PROBLEM REQUIREMENTS: Retype the entire listing, keeping every word as it is.

SUPPLIED DATA:

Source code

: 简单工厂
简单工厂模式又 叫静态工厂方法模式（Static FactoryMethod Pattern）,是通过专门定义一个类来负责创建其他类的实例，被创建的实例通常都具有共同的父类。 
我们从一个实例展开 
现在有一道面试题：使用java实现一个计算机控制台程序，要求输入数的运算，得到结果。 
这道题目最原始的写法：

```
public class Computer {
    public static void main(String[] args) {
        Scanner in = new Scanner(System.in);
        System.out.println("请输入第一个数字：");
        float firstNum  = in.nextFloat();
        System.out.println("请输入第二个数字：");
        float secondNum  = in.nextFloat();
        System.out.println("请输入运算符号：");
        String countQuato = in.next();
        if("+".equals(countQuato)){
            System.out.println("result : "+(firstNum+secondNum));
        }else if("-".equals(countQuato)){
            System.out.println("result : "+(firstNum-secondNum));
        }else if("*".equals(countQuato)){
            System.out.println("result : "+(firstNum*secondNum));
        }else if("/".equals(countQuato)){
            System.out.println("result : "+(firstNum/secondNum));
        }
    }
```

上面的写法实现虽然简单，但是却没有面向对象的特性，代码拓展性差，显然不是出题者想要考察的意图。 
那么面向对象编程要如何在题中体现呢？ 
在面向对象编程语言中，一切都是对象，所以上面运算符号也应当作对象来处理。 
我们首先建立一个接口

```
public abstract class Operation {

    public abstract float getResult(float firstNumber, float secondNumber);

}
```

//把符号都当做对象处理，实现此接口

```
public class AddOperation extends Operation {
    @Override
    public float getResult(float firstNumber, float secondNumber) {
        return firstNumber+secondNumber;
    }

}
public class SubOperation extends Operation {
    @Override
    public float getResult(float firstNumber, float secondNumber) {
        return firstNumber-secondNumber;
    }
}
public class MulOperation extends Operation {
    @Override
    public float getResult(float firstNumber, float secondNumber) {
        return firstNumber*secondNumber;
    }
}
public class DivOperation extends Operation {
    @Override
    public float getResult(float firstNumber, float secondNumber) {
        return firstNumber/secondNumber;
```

SOLUTION:
Source code

: 简单工厂
简单工厂模式又 叫静态工厂方法模式（Static FactoryMethod Pattern）,是通过专门定义一个类来负责创建其他类的实例，被创建的实例通常都具有共同的父类。 
我们从一个实例展开 
现在有一道面试题：使用java实现一个计算机控制台程序，要求输入数的运算，得到结果。 
这道题目最原始的写法：

```
public class Computer {
    public static void main(String[] args) {
        Scanner in = new Scanner(System.in);
        System.out.println("请输入第一个数字：");
        float firstNum  = in.nextFloat();
        System.out.println("请输入第二个数字：");
        float secondNum  = in.nextFloat();
        System.out.println("请输入运算符号：");
        String countQuato = in.next();
        if("+".equals(countQuato)){
            System.out.println("result : "+(firstNum+secondNum));
        }else if("-".equals(countQuato)){
            System.out.println("result : "+(firstNum-secondNum));
        }else if("*".equals(countQuato)){
            System.out.println("result : "+(firstNum*secondNum));
        }else if("/".equals(countQuato)){
            System.out.println("result : "+(firstNum/secondNum));
        }
    }
```

上面的写法实现虽然简单，但是却没有面向对象的特性，代码拓展性差，显然不是出题者想要考察的意图。 
那么面向对象编程要如何在题中体现呢？ 
在面向对象编程语言中，一切都是对象，所以上面运算符号也应当作对象来处理。 
我们首先建立一个接口

```
public abstract class Operation {

    public abstract float getResult(float firstNumber, float secondNumber);

}
```

//把符号都当做对象处理，实现此接口

```
public class AddOperation extends Operation {
    @Override
    public float getResult(float firstNumber, float secondNumber) {
        return firstNumber+secondNumber;
    }

}
public class SubOperation extends Operation {
    @Override
    public float getResult(float firstNumber, float secondNumber) {
        return firstNumber-secondNumber;
    }
}
public class MulOperation extends Operation {
    @Override
    public float getResult(float firstNumber, float secondNumber) {
        return firstNumber*secondNumber;
    }
}
public class DivOperation extends Operation {
    @Override
    public float getResult(float firstNumber, float secondNumber) {
        return firstNumber/secondNumber;
```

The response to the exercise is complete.